Computing Conditional Shapley Values Using Tabular Foundation Models
Lars Henry Berge Olsen, Dennis Christensen
TL;DR
This work tackles the computational bottleneck of computing conditional Shapley values in explainable AI by leveraging TabPFN, a tabular foundation model that uses in‑context learning to approximate conditional expectations without retraining. It evaluates two regression paradigms—separate regression and surrogate regression—within both TabPFN variants and traditional baselines on simulated Gaussian data and five real datasets, using metrics like MAE and $\operatorname{MSE}_v$ to assess accuracy and runtime. The results show that TabPFN often yields the best or near‑best accuracy, especially for smooth predictive functions, while delivering substantial speedups; surrogate approaches are generally weaker due to missingness patterns not captured in pretraining.

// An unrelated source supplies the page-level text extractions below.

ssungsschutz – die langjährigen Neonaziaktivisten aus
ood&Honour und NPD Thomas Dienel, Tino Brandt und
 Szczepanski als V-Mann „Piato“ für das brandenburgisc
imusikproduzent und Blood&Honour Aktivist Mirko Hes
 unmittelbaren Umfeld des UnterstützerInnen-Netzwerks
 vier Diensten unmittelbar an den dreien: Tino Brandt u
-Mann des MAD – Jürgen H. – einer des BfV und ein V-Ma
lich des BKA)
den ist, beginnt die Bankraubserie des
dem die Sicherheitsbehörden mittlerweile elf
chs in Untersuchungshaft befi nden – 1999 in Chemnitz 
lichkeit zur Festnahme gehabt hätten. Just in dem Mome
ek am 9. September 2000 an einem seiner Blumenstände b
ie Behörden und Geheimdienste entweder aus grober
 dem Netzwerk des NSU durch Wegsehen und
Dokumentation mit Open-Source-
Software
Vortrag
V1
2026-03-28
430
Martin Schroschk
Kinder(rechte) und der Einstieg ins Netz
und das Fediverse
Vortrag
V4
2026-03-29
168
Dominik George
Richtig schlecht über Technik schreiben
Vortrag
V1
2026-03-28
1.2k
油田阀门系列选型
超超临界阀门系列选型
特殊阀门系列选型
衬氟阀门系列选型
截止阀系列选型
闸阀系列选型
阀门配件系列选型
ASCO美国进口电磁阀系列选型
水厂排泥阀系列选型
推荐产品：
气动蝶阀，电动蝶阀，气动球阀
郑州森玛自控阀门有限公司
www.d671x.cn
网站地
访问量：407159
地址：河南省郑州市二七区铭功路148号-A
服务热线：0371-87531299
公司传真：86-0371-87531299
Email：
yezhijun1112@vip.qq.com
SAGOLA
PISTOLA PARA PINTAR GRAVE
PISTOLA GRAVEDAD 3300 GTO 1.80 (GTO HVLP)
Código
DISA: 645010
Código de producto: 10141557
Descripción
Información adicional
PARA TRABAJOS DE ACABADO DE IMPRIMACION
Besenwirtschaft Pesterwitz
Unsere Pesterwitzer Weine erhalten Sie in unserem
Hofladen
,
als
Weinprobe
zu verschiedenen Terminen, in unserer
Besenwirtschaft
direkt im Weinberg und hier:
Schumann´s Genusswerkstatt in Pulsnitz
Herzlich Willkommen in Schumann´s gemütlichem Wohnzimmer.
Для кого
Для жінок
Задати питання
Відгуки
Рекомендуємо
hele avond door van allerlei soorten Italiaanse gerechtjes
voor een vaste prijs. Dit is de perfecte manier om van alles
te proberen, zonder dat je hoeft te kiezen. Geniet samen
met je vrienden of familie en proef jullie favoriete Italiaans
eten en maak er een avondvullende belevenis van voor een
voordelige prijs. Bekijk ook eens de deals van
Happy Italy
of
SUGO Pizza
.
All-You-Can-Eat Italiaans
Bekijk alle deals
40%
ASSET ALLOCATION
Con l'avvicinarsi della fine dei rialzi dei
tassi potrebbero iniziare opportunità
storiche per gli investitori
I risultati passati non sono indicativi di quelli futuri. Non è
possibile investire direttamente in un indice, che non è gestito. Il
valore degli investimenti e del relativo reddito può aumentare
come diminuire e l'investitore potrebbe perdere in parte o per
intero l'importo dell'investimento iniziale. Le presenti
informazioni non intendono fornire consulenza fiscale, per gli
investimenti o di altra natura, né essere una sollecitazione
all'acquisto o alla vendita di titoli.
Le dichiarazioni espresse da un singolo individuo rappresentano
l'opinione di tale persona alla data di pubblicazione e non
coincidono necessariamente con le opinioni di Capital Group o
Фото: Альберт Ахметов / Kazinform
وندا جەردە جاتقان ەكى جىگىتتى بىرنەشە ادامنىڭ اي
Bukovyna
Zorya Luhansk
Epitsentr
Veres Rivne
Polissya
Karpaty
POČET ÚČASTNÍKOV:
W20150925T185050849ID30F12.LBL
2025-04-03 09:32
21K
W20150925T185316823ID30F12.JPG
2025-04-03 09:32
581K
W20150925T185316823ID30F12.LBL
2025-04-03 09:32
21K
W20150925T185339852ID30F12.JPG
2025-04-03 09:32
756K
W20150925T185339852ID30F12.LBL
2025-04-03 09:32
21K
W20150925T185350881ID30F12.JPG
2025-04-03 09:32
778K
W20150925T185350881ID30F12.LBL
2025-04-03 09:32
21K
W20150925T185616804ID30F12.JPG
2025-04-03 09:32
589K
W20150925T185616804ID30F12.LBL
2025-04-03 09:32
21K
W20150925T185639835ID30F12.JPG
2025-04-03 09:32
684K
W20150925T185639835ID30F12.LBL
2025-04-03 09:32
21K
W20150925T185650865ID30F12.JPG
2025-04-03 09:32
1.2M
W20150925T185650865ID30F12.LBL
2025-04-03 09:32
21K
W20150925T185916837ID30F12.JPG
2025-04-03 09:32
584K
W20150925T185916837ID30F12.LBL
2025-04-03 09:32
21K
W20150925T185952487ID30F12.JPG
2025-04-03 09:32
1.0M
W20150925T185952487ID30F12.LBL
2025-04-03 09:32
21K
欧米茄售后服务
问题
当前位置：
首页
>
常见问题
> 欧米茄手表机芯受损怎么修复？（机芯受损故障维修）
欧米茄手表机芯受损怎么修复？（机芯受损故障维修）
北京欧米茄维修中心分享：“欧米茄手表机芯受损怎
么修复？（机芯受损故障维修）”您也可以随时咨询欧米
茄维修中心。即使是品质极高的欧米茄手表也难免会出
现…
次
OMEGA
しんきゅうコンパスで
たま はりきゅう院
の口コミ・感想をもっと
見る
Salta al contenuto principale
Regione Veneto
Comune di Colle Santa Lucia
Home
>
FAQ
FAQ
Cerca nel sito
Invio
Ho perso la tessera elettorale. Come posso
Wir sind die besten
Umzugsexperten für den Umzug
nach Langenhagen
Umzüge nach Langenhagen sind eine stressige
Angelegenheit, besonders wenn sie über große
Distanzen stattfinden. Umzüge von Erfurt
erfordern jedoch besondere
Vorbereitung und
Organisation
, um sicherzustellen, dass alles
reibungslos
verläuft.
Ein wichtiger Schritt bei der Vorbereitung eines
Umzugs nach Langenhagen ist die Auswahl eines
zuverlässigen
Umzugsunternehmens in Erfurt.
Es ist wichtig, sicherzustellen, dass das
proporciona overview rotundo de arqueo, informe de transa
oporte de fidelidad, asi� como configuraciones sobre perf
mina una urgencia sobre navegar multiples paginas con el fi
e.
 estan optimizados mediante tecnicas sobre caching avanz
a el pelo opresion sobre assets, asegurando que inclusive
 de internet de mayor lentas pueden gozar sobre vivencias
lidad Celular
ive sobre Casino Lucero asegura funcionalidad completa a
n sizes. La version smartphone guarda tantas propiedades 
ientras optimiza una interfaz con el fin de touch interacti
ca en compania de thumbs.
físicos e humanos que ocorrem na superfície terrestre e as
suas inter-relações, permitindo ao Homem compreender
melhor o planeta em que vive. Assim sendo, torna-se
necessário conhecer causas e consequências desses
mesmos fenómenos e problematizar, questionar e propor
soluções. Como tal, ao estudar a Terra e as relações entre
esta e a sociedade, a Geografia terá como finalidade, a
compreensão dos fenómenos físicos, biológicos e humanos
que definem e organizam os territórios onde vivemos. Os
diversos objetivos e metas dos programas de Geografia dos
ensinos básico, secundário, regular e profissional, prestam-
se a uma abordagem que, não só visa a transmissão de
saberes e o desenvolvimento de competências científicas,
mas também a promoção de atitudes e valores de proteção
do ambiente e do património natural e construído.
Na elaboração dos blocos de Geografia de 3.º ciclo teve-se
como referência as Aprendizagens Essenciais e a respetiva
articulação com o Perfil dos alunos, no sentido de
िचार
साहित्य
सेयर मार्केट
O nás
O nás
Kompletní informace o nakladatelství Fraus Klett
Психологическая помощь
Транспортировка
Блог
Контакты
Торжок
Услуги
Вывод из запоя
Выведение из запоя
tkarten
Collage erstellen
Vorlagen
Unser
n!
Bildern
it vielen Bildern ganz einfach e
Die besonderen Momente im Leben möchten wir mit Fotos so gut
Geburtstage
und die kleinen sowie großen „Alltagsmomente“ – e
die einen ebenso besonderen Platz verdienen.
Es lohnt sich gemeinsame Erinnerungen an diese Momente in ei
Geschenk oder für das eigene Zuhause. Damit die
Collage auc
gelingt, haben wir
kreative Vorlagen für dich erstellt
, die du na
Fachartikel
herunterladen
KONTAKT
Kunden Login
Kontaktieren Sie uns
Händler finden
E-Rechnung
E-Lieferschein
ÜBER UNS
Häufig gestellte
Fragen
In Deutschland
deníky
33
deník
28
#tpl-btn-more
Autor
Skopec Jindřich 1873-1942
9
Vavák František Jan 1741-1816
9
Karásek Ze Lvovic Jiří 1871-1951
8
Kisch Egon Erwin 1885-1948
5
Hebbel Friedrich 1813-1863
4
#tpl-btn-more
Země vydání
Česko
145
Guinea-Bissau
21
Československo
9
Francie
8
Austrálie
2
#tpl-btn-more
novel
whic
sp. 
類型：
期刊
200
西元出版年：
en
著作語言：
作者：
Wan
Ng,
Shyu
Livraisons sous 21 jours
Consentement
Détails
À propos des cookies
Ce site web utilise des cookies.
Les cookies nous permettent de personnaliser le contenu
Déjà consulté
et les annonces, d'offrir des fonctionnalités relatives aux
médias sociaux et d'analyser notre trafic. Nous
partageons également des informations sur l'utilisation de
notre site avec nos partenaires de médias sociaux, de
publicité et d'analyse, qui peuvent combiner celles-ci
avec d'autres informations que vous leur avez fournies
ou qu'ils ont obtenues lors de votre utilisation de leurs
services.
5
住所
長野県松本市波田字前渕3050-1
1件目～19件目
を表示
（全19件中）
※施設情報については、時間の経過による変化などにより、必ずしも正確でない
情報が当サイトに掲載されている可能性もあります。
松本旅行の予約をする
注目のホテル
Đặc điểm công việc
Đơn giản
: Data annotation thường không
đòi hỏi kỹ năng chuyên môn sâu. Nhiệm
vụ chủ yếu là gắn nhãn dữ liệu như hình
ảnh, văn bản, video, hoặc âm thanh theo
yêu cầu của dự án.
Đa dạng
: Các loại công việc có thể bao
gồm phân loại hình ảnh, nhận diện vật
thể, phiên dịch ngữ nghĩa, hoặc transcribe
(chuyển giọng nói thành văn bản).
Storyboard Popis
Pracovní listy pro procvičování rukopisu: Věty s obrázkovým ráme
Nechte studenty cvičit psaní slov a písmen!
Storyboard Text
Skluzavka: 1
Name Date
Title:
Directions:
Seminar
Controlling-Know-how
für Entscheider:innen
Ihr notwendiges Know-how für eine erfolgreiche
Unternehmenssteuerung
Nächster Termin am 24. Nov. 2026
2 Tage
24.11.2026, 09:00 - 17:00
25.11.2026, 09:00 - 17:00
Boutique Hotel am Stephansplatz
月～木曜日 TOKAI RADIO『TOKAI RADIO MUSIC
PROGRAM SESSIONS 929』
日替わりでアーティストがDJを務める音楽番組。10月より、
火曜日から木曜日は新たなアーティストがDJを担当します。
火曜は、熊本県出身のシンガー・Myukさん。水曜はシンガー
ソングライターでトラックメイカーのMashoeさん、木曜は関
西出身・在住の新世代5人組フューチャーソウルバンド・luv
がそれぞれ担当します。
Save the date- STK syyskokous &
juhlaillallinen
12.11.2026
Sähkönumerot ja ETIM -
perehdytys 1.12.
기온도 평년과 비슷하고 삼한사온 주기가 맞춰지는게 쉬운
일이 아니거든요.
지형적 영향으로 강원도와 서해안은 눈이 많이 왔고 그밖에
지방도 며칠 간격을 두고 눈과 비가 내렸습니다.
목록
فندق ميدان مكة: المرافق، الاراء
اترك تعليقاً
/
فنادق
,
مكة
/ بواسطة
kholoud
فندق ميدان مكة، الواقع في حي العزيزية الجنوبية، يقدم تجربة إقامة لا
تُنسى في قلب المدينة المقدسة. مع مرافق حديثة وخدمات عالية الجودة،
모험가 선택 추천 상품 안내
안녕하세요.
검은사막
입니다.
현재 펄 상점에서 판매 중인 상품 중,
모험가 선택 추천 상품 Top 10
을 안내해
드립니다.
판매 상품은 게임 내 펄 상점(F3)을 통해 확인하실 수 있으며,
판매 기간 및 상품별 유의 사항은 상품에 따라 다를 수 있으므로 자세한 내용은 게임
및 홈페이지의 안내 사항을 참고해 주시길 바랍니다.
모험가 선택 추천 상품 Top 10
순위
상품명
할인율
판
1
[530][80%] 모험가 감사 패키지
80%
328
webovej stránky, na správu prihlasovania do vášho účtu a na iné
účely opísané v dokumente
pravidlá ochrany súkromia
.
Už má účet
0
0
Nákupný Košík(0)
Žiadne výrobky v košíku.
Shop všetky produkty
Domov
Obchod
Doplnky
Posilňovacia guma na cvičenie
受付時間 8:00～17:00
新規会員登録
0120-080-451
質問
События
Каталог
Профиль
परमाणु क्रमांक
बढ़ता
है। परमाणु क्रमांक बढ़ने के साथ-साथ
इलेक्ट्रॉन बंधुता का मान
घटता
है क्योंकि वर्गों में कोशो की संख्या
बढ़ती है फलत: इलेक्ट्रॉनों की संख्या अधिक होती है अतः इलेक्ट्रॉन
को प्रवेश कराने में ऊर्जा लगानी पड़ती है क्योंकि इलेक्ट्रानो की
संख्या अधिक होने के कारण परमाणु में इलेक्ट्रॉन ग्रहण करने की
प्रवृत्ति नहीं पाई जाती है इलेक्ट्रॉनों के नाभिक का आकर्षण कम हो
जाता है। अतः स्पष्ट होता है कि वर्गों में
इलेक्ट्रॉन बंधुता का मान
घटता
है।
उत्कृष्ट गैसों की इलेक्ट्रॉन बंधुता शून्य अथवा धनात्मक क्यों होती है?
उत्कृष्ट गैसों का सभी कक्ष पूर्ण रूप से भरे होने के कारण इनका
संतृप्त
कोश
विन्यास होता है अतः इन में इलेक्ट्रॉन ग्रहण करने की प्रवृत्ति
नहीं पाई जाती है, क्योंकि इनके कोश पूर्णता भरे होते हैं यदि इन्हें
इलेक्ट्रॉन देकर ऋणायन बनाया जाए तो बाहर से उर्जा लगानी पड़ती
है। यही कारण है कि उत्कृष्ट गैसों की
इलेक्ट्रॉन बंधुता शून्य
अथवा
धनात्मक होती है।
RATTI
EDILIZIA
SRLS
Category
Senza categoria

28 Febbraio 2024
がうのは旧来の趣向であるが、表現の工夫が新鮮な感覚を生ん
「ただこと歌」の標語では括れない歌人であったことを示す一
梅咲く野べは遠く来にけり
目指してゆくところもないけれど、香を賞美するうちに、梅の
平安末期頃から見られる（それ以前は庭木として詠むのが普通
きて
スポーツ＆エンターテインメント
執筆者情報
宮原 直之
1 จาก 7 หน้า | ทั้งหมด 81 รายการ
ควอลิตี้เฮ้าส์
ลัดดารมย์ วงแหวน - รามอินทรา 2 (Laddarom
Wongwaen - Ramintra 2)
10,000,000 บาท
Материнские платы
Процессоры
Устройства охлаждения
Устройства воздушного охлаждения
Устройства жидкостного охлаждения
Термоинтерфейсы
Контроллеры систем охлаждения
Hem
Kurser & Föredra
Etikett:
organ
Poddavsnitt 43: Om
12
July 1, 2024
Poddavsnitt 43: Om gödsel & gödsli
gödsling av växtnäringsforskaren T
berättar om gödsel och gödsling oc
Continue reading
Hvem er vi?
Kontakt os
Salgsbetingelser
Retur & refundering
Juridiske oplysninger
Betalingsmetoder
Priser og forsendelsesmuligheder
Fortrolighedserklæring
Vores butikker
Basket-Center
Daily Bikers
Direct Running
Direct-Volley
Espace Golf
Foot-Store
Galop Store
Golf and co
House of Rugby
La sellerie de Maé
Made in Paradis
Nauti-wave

The findings underscore the potential of tabular foundation models for scalable, model‑agnostic Shapley value estimation and point to future directions such as pretraining on data with realistic missingness patterns and expanding context sizes. Overall, the paper demonstrates that TabPFN is a competitive and efficient tool for conditional Shapley value estimation in tabular settings, with clear guidance on when to favor separate versus surrogate regression configurations.
Abstract
Shapley values have become a cornerstone of explainable AI, but they are computationally expensive to use, especially when features are dependent. Evaluating them requires approximating a large number of conditional expectations, either via Monte Carlo integration or regression. Until recently it has not been possible to fully exploit deep learning for the regression approach, because retraining for each conditional expectation takes too long. Tabular foundation models such as TabPFN overcome this computational hurdle by leveraging in-context learning, so each conditional expectation can be approximated without any re-training. In this paper, we compute Shapley values with multiple variants of TabPFN and compare their performance with state-of-the-art methods on both simulated and real datasets. In most cases, TabPFN yields the best performance; where it does not, it is only marginally worse than the best method, at a fraction of the runtime. We discuss further improvements and how tabular foundation models can be better adapted specifically for conditional Shapley value estimation.